Upgrading Host Operating Systems in a CDH Cluster
This topic describes the steps to upgrade the operating system (OS) on hosts in an active CDH cluster.
Prerequisites
- If you are upgrading the OS as well as CDH/CM, then upgrade the OS first.
- Read the release notes of the specific CDH version to ensure the new OS version is supported.Normally an upgrade to a minor version is fine. Read the release note of the new OS release to check for any new defaults or change in behaviour (eg: Transparent Huge Pages is on by default in some version of Red Hat 6)

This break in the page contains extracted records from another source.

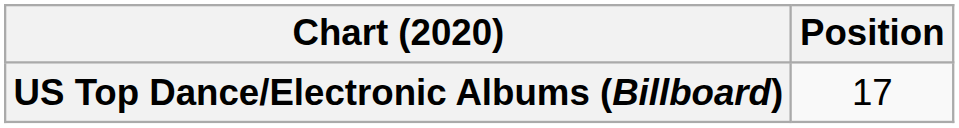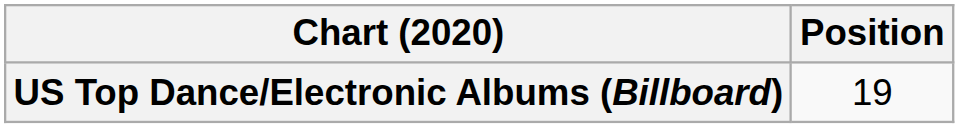US Top Dance/Electronic Albums (Billboard) | Position: 17 -> 19
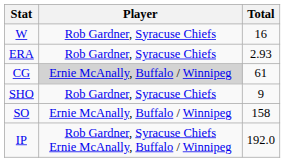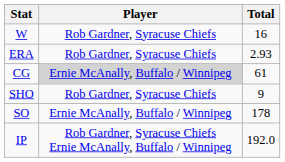SO | Total: 158 -> 178
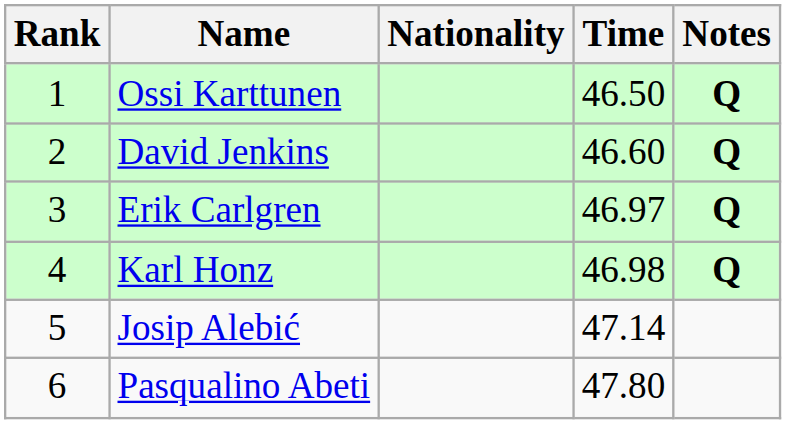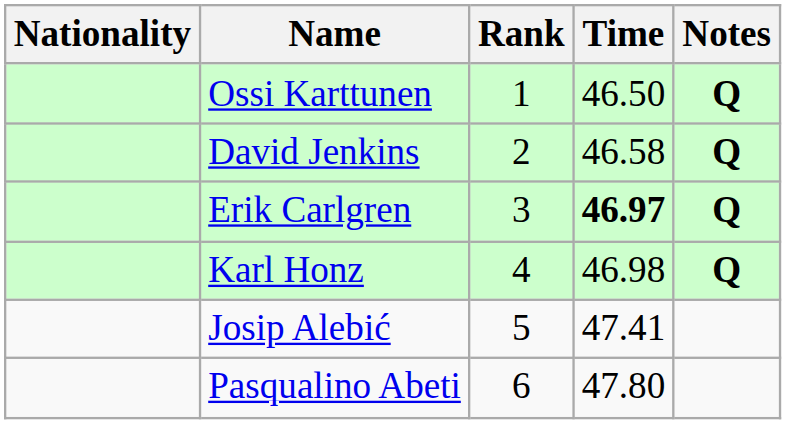columns swapped: Rank <-> Nationality
David Jenkins | Time: 46.60 -> 46.58
Erik Carlgren | Time: normal -> bold
Josip Alebić | Time: 47.14 -> 47.41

- Confirm if any files have a replication factor less than the global default, verify that bringing down any node does not make any file unavailable
Upgrading Hosts
For each host in the cluster, do the following:
- If the host runs a DataNode service, consider whether it needs to be decommissioned. See Deciding Whether to Decommission DataNodes.
- Stop all Hadoop related services on the host.
- Take the host offline (for example, switch to single user mode or restart the host to boot off the network).
- Upgrade the OS partition, leaving the data partitions (for example, dfs.data.dir) alone.
- Bring the host back online.
- If the host is decommissioned, recommission it.
- Verify in the NameNode UI (or Cloudera Manager) that the host is healthy and all services are running.
Upgrading Hosts With High Availability Enabled
If you have enabled high availability for the NameNode or JobTracker, follow this procedure:
- Stop the backup NameNode or JobTracker.
- Upgrade the OS partition.
- Start the services and ensure they are running properly.
- Fail over to the backup NameNode or JobTracker.
- Upgrade the primary NameNode or JobTracker.
- Bring the primary NameNode or JobTracker back online.
- Reverse the failover.
Upgrading Hosts Without High Availability Enabled
If you have not enabled high availability, upgrading a primary host causes an outage for that service. The procedure to upgrade is the same as upgrading a secondary host, except that you must decommission and recommission the host. When upgrading hosts that are part of a Zookeeper quorum, ensure that the majority of the quorum is available. Cloudera recommends that you upgrade only one host at a time.
Deciding Whether to Decommission DataNodes
When a DataNode is decommissioned, the NameNode ensures that every block from the DataNode is still available across the cluster as dictated by the replication factor. This procedure involves copying blocks off the DataNode in small batches. In cases where a DataNode has several thousands of blocks, decommissioning takes several hours.
- The NameNode marks the DataNode as dead after a default of 10m30s (controlled by dfs.heartbeat.interval and dfs.heartbeat.recheck.interval).
- Soon after, the Namenode schedules the missing replicas to be placed on other DataNodes: this cannot be avoided.
- When the Datanode comes back online and reports to the NameNode, the NameNode schedules blocks to be copied to it while other nodes are decommissioned or when new files are written to HDFS.
If the OS upgrade procedure is quick (for example, under 30 mins per node), do not decommission the DataNode.
- dfs.max-repl-streams: The number of simultaneous streams to copy data.
- dfs.balance.bandwidthPerSec: Specifies the maximum amount of bandwidth that each DataNode can utilize for the balancing purpose in term of the number of bytes per second.
- dfs.namenode.replication.work.multiplier.per.iteration: NameNode configuration requiring a restart, defaults to 2 but can be raised to 10 or higher.